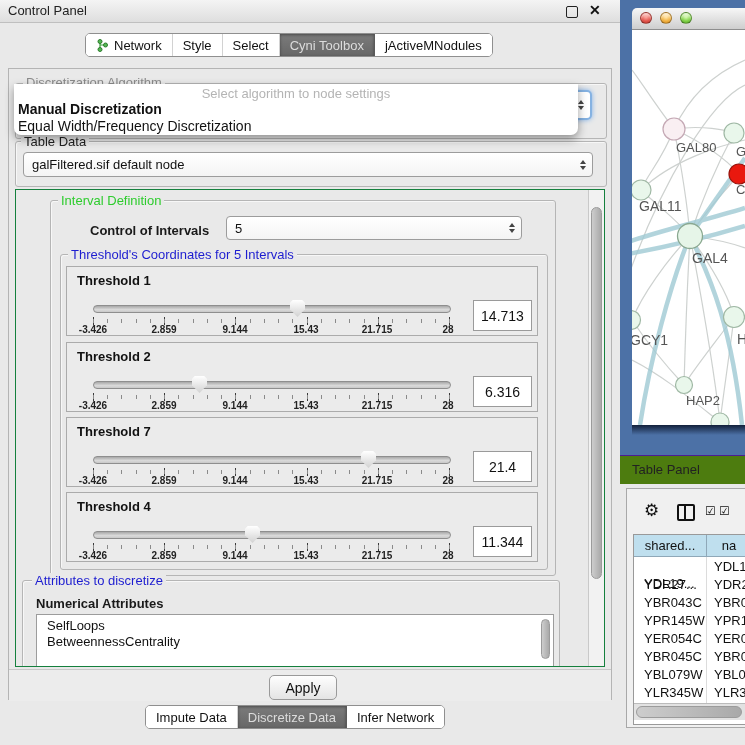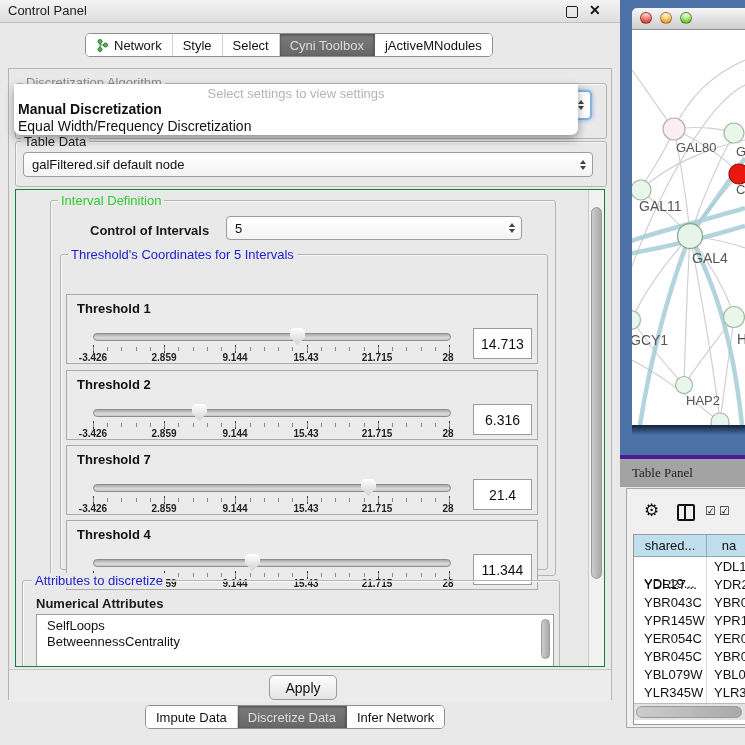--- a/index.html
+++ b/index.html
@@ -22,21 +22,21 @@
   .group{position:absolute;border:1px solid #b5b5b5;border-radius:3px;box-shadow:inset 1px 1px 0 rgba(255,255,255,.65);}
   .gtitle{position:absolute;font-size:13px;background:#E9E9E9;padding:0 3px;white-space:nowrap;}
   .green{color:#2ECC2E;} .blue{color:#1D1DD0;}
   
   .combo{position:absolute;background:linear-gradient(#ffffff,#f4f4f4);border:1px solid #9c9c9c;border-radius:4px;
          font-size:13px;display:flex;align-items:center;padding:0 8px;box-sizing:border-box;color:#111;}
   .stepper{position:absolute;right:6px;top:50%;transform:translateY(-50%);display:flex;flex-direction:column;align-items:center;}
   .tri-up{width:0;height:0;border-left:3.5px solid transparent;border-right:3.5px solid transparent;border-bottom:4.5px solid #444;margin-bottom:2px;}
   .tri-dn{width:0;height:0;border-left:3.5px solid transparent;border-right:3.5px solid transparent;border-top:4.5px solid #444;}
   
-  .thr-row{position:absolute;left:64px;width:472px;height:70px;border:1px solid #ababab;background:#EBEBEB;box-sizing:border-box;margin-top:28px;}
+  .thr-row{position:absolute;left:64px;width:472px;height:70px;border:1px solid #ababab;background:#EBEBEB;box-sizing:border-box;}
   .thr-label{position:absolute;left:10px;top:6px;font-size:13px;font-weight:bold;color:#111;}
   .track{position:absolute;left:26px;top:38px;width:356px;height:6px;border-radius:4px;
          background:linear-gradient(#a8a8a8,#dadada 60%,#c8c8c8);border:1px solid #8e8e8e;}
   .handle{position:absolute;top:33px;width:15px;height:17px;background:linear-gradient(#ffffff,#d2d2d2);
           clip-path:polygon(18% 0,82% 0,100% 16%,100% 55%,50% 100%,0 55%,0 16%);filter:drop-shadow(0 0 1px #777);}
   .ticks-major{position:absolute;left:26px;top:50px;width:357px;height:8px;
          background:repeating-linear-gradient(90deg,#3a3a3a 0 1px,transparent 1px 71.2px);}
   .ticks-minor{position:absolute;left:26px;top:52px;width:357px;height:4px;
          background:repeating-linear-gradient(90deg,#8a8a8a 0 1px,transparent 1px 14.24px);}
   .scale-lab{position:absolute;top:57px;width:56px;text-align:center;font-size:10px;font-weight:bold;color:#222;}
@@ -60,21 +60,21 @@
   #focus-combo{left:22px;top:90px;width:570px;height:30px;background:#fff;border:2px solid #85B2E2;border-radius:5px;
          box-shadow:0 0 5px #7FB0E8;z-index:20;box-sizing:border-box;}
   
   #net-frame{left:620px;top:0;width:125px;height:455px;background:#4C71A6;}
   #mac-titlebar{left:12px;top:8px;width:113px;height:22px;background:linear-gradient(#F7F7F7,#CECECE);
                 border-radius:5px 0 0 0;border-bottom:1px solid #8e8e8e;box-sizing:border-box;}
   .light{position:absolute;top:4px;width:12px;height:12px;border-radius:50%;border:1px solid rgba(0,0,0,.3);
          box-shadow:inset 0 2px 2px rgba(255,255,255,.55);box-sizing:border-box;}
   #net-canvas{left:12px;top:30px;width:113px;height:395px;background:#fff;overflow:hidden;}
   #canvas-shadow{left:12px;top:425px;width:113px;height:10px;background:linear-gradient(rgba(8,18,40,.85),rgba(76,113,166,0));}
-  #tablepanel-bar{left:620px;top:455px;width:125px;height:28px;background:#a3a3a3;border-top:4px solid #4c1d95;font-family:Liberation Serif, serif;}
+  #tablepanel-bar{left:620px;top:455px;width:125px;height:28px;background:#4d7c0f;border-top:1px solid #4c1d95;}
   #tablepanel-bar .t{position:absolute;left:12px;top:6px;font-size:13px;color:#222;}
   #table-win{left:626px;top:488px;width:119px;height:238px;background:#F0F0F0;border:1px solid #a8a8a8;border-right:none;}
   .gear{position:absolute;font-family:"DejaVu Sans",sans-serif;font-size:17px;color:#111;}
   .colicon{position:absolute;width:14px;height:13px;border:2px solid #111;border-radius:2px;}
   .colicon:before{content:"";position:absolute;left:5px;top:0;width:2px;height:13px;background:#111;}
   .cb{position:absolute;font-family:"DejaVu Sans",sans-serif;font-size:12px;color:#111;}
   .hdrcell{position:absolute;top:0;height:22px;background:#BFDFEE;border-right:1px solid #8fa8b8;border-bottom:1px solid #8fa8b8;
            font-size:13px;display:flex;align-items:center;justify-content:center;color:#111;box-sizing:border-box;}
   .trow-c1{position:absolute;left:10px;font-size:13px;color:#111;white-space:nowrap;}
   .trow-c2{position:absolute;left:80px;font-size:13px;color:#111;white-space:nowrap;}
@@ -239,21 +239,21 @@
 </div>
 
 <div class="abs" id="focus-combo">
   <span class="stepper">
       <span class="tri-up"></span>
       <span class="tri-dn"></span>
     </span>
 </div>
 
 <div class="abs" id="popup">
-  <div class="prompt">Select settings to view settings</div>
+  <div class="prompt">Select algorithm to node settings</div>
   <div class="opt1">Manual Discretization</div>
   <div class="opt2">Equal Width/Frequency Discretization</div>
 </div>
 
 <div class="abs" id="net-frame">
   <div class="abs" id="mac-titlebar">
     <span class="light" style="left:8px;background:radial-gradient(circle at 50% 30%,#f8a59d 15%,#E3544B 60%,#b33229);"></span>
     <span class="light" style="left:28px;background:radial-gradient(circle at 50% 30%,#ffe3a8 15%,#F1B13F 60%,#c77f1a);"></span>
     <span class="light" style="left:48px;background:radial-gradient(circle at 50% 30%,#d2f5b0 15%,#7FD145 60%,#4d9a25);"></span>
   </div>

######

▶ _The task_: Please output the full listing above exactly, minus any pictures.

▶ _Written response_:
--- a/index.html
+++ b/index.html
@@ -22,21 +22,21 @@
   .group{position:absolute;border:1px solid #b5b5b5;border-radius:3px;box-shadow:inset 1px 1px 0 rgba(255,255,255,.65);}
   .gtitle{position:absolute;font-size:13px;background:#E9E9E9;padding:0 3px;white-space:nowrap;}
   .green{color:#2ECC2E;} .blue{color:#1D1DD0;}
   
   .combo{position:absolute;background:linear-gradient(#ffffff,#f4f4f4);border:1px solid #9c9c9c;border-radius:4px;
          font-size:13px;display:flex;align-items:center;padding:0 8px;box-sizing:border-box;color:#111;}
   .stepper{position:absolute;right:6px;top:50%;transform:translateY(-50%);display:flex;flex-direction:column;align-items:center;}
   .tri-up{width:0;height:0;border-left:3.5px solid transparent;border-right:3.5px solid transparent;border-bottom:4.5px solid #444;margin-bottom:2px;}
   .tri-dn{width:0;height:0;border-left:3.5px solid transparent;border-right:3.5px solid transparent;border-top:4.5px solid #444;}
   
-  .thr-row{position:absolute;left:64px;width:472px;height:70px;border:1px solid #ababab;background:#EBEBEB;box-sizing:border-box;margin-top:28px;}
+  .thr-row{position:absolute;left:64px;width:472px;height:70px;border:1px solid #ababab;background:#EBEBEB;box-sizing:border-box;}
   .thr-label{position:absolute;left:10px;top:6px;font-size:13px;font-weight:bold;color:#111;}
   .track{position:absolute;left:26px;top:38px;width:356px;height:6px;border-radius:4px;
          background:linear-gradient(#a8a8a8,#dadada 60%,#c8c8c8);border:1px solid #8e8e8e;}
   .handle{position:absolute;top:33px;width:15px;height:17px;background:linear-gradient(#ffffff,#d2d2d2);
           clip-path:polygon(18% 0,82% 0,100% 16%,100% 55%,50% 100%,0 55%,0 16%);filter:drop-shadow(0 0 1px #777);}
   .ticks-major{position:absolute;left:26px;top:50px;width:357px;height:8px;
          background:repeating-linear-gradient(90deg,#3a3a3a 0 1px,transparent 1px 71.2px);}
   .ticks-minor{position:absolute;left:26px;top:52px;width:357px;height:4px;
          background:repeating-linear-gradient(90deg,#8a8a8a 0 1px,transparent 1px 14.24px);}
   .scale-lab{position:absolute;top:57px;width:56px;text-align:center;font-size:10px;font-weight:bold;color:#222;}
@@ -60,21 +60,21 @@
   #focus-combo{left:22px;top:90px;width:570px;height:30px;background:#fff;border:2px solid #85B2E2;border-radius:5px;
          box-shadow:0 0 5px #7FB0E8;z-index:20;box-sizing:border-box;}
   
   #net-frame{left:620px;top:0;width:125px;height:455px;background:#4C71A6;}
   #mac-titlebar{left:12px;top:8px;width:113px;height:22px;background:linear-gradient(#F7F7F7,#CECECE);
                 border-radius:5px 0 0 0;border-bottom:1px solid #8e8e8e;box-sizing:border-box;}
   .light{position:absolute;top:4px;width:12px;height:12px;border-radius:50%;border:1px solid rgba(0,0,0,.3);
          box-shadow:inset 0 2px 2px rgba(255,255,255,.55);box-sizing:border-box;}
   #net-canvas{left:12px;top:30px;width:113px;height:395px;background:#fff;overflow:hidden;}
   #canvas-shadow{left:12px;top:425px;width:113px;height:10px;background:linear-gradient(rgba(8,18,40,.85),rgba(76,113,166,0));}
-  #tablepanel-bar{left:620px;top:455px;width:125px;height:28px;background:#a3a3a3;border-top:4px solid #4c1d95;font-family:Liberation Serif, serif;}
+  #tablepanel-bar{left:620px;top:455px;width:125px;height:28px;background:#4d7c0f;border-top:1px solid #4c1d95;}
   #tablepanel-bar .t{position:absolute;left:12px;top:6px;font-size:13px;color:#222;}
   #table-win{left:626px;top:488px;width:119px;height:238px;background:#F0F0F0;border:1px solid #a8a8a8;border-right:none;}
   .gear{position:absolute;font-family:"DejaVu Sans",sans-serif;font-size:17px;color:#111;}
   .colicon{position:absolute;width:14px;height:13px;border:2px solid #111;border-radius:2px;}
   .colicon:before{content:"";position:absolute;left:5px;top:0;width:2px;height:13px;background:#111;}
   .cb{position:absolute;font-family:"DejaVu Sans",sans-serif;font-size:12px;color:#111;}
   .hdrcell{position:absolute;top:0;height:22px;background:#BFDFEE;border-right:1px solid #8fa8b8;border-bottom:1px solid #8fa8b8;
            font-size:13px;display:flex;align-items:center;justify-content:center;color:#111;box-sizing:border-box;}
   .trow-c1{position:absolute;left:10px;font-size:13px;color:#111;white-space:nowrap;}
   .trow-c2{position:absolute;left:80px;font-size:13px;color:#111;white-space:nowrap;}
@@ -239,21 +239,21 @@
 </div>
 
 <div class="abs" id="focus-combo">
   <span class="stepper">
       <span class="tri-up"></span>
       <span class="tri-dn"></span>
     </span>
 </div>
 
 <div class="abs" id="popup">
-  <div class="prompt">Select settings to view settings</div>
+  <div class="prompt">Select algorithm to node settings</div>
   <div class="opt1">Manual Discretization</div>
   <div class="opt2">Equal Width/Frequency Discretization</div>
 </div>
 
 <div class="abs" id="net-frame">
   <div class="abs" id="mac-titlebar">
     <span class="light" style="left:8px;background:radial-gradient(circle at 50% 30%,#f8a59d 15%,#E3544B 60%,#b33229);"></span>
     <span class="light" style="left:28px;background:radial-gradient(circle at 50% 30%,#ffe3a8 15%,#F1B13F 60%,#c77f1a);"></span>
     <span class="light" style="left:48px;background:radial-gradient(circle at 50% 30%,#d2f5b0 15%,#7FD145 60%,#4d9a25);"></span>
   </div>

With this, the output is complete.